-- Opening Marker --

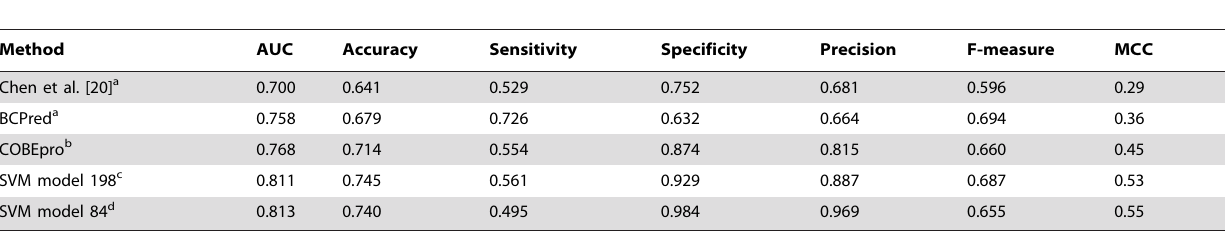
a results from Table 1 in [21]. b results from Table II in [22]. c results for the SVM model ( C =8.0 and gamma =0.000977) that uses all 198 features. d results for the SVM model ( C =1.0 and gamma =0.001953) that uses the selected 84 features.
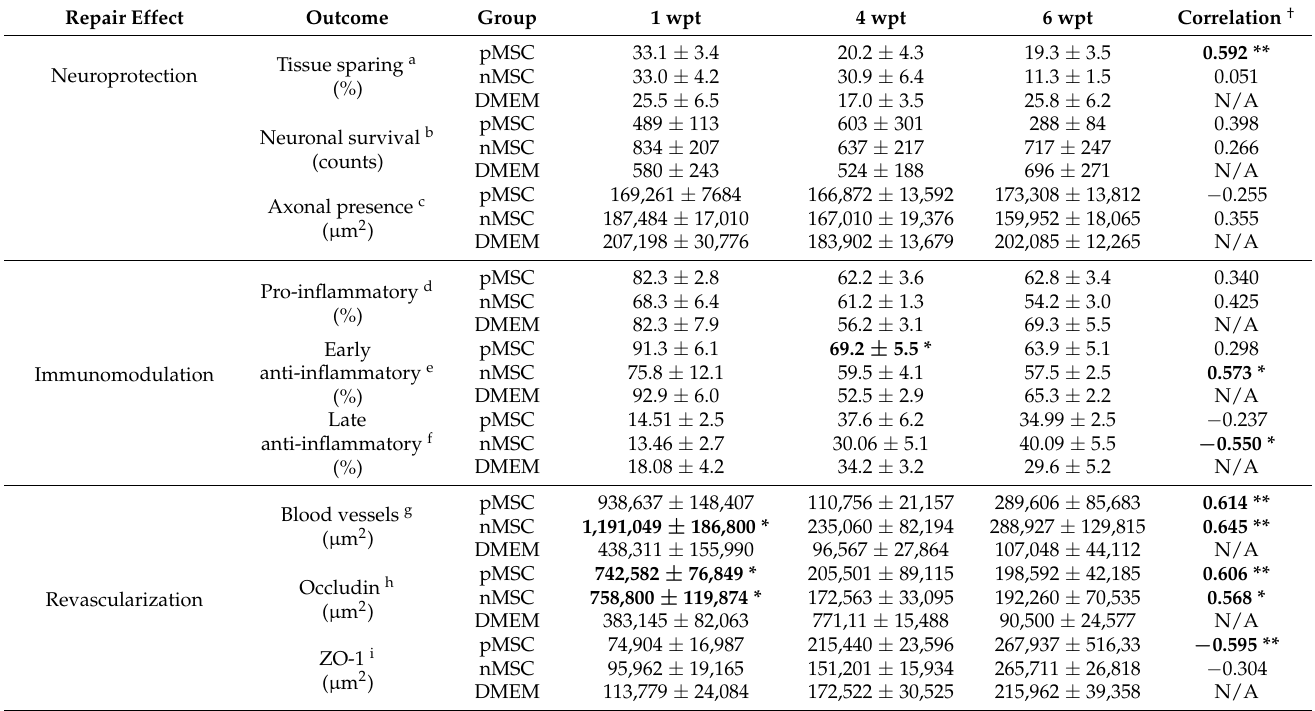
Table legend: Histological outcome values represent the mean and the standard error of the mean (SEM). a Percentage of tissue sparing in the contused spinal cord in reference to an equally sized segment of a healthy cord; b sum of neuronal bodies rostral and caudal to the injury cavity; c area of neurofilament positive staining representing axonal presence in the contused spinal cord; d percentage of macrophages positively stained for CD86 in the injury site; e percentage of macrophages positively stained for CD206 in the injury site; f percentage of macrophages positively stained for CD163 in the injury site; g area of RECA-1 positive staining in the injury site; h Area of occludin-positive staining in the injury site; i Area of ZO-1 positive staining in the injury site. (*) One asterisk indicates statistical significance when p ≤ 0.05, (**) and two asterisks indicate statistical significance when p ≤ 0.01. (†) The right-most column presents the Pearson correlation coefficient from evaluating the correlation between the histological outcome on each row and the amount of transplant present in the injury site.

-- Closing Marker --
-- Opening Marker --

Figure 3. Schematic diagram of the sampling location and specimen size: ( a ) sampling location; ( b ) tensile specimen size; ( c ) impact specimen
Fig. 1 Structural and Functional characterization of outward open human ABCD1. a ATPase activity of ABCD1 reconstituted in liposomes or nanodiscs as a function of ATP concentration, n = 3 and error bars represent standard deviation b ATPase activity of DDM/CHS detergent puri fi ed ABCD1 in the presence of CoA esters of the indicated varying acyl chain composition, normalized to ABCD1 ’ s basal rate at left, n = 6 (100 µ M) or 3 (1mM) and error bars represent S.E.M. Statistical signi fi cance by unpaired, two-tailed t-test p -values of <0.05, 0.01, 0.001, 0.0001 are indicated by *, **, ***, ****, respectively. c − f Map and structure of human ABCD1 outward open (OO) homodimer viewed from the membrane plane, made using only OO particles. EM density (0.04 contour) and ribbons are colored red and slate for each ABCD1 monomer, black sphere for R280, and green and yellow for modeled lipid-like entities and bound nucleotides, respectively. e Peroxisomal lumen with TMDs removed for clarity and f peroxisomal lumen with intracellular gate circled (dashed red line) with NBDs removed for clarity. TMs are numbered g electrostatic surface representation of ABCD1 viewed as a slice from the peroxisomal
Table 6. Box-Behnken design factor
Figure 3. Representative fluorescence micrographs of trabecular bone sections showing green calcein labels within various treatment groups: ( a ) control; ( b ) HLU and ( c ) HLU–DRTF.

-- Closing Marker --

WHAT YOU HAVE TO DO
In the listing above, locate the line containing "Fig. 1 Structural" and the line containing "Figure 3. Representative", then transcribe both and every line between them verbatim.

OUTPUT FOR THIS TASK
Fig. 1 Structural and Functional characterization of outward open human ABCD1. a ATPase activity of ABCD1 reconstituted in liposomes or nanodiscs as a function of ATP concentration, n = 3 and error bars represent standard deviation b ATPase activity of DDM/CHS detergent puri fi ed ABCD1 in the presence of CoA esters of the indicated varying acyl chain composition, normalized to ABCD1 ’ s basal rate at left, n = 6 (100 µ M) or 3 (1mM) and error bars represent S.E.M. Statistical signi fi cance by unpaired, two-tailed t-test p -values of <0.05, 0.01, 0.001, 0.0001 are indicated by *, **, ***, ****, respectively. c − f Map and structure of human ABCD1 outward open (OO) homodimer viewed from the membrane plane, made using only OO particles. EM density (0.04 contour) and ribbons are colored red and slate for each ABCD1 monomer, black sphere for R280, and green and yellow for modeled lipid-like entities and bound nucleotides, respectively. e Peroxisomal lumen with TMDs removed for clarity and f peroxisomal lumen with intracellular gate circled (dashed red line) with NBDs removed for clarity. TMs are numbered g electrostatic surface representation of ABCD1 viewed as a slice from the peroxisomal
Table 6. Box-Behnken design factor
Figure 3. Representative fluorescence micrographs of trabecular bone sections showing green calcein labels within various treatment groups: ( a ) control; ( b ) HLU and ( c ) HLU–DRTF.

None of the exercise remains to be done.